Doctor's View Archive

On June 13, 1999, the Houston Astros baseball team manager Larry Dierker suffered a "seizure" during a game with the San Diego Padres.

"In a frightening scene, Dierker collapsed in the dugout in the eighth inning and members of the Astros and paramedics rushed to his aid," according to Reuters news service. "With players openly weeping and praying for his recovery, Dierker was removed from the field via ambulance."

An Astros spokesman said Dierker had suffered a grand mal seizure, "which affects the entire body," adding that the "condition is not heart-related....His blood sugar was normal, which is also an encouraging sign...(and Dierker) had been attempting to reduce his use of chewing tobacco."

On June 15, the Associated Press reported that Larry Dierker had successful surgery to remove a tangled mass of blood vessels in his brain that caused him to have the seizure in the dugout two days earlier.

"Dr. Rob Parrish said the 5 1/2-hour procedure to remove the mass, called an arteriovenous malformation, went smoothly." The area of malformed vessels had been removed. "Having an AVM that ruptures is certainly life threatening."

An arteriovenous malformation (AVM) is a congenital disorder, which means that is present at birth or really well before birth. The disorder involves blood vessels in the brain, brainstem, or spinal cord. There is characteristically a complex tangle of abnormal arteries and veins that are connected by one or more abnormal pathways (fistulas).

The fistulas in the AVM permit high-speed, high-flow shunting of blood from the arterial to the venous side of the circulation. This shunting causes low blood pressure (hypotension) in the arterial vessels feeding the AVM and neighboring areas of the brain that they normally supply with blood.

AVMs typically cause problems before the age of 40. The most common symptoms of AVM include bleeding (hemorrhaging), seizures, headaches, and neurological problems such as paralysis or loss of speech, memory, or vision. The frequency of hemorrhage occurence, depending on the particular study, has been reported to range from 30- 82%. AVM rupture accounts for 2% of all strokes.

There are three general forms of treatment for AVM:

  • Surgery is the best-known and longest-standing treatment for AVM. Surgery for an AVM involves identifying the margins of the malformation, tying off (ligating) or clipping the feeder arterial vessels, eliminating the draining veins, and removing or obliterating the nidus (the nest) of the AVM ;
  • Endovascular occlusion is a procedure which involves closing off the vessels of the AVM by one of various nonsurgical means. Catheters can deliver closing or occlusive agents that include permanent balloons, clogging (thrombosing) coils, hardening (sclerosing) drugs, and fast-acting embolization glue (embolization is often used before surgery); and
  • Radiosurgery involves focusing multiple radiation beams on the AVM so as to injure and clog or thrombose the AVM. The result of radiosurgery takes weeks to months to become fully effective.
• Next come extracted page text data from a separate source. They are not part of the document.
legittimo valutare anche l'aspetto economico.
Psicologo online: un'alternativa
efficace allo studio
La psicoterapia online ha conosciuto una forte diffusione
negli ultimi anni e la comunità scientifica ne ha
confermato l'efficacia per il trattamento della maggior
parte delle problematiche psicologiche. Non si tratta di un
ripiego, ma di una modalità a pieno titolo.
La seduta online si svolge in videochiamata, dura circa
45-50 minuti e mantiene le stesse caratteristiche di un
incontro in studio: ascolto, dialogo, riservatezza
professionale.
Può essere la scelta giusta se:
A real danger of radiosurgery is damage to normal brain or spinal cord tissue around the AVM. Therefore, radiosurgery is usually reserved for AVMs that are relatively small (less than 3 cm in diameter), situated so deep beneath important brain tissue that the surgical approach is hazardous, or have so many feeder arteries that embolization is not feasible.

Most people (perhaps 80% or more) with AVMs never experience problems. However, AVMs that hemorrhage can lead to serious neurological problems and, sometimes, death.

After the baseball manager Larry Dierker had surgery at Methodist Hospital in Houston (Texas), surgeon Rob Parrish said Mr. Dierker would be in intensive care overnight, stay in the hospital 5-10 days, and that recovery time would be least four weeks.

On June 23, Larry Dierker went home from the hospital. The next day he visited his team's practice at the Astrodome to the delight of his players.

For further reading about AVM, see: Arteriovenous Malformations in Adults, by the Arteriovenous Malformation Study Group. New England Journal of Medicine 340: 1812-1818, June 10, 1999.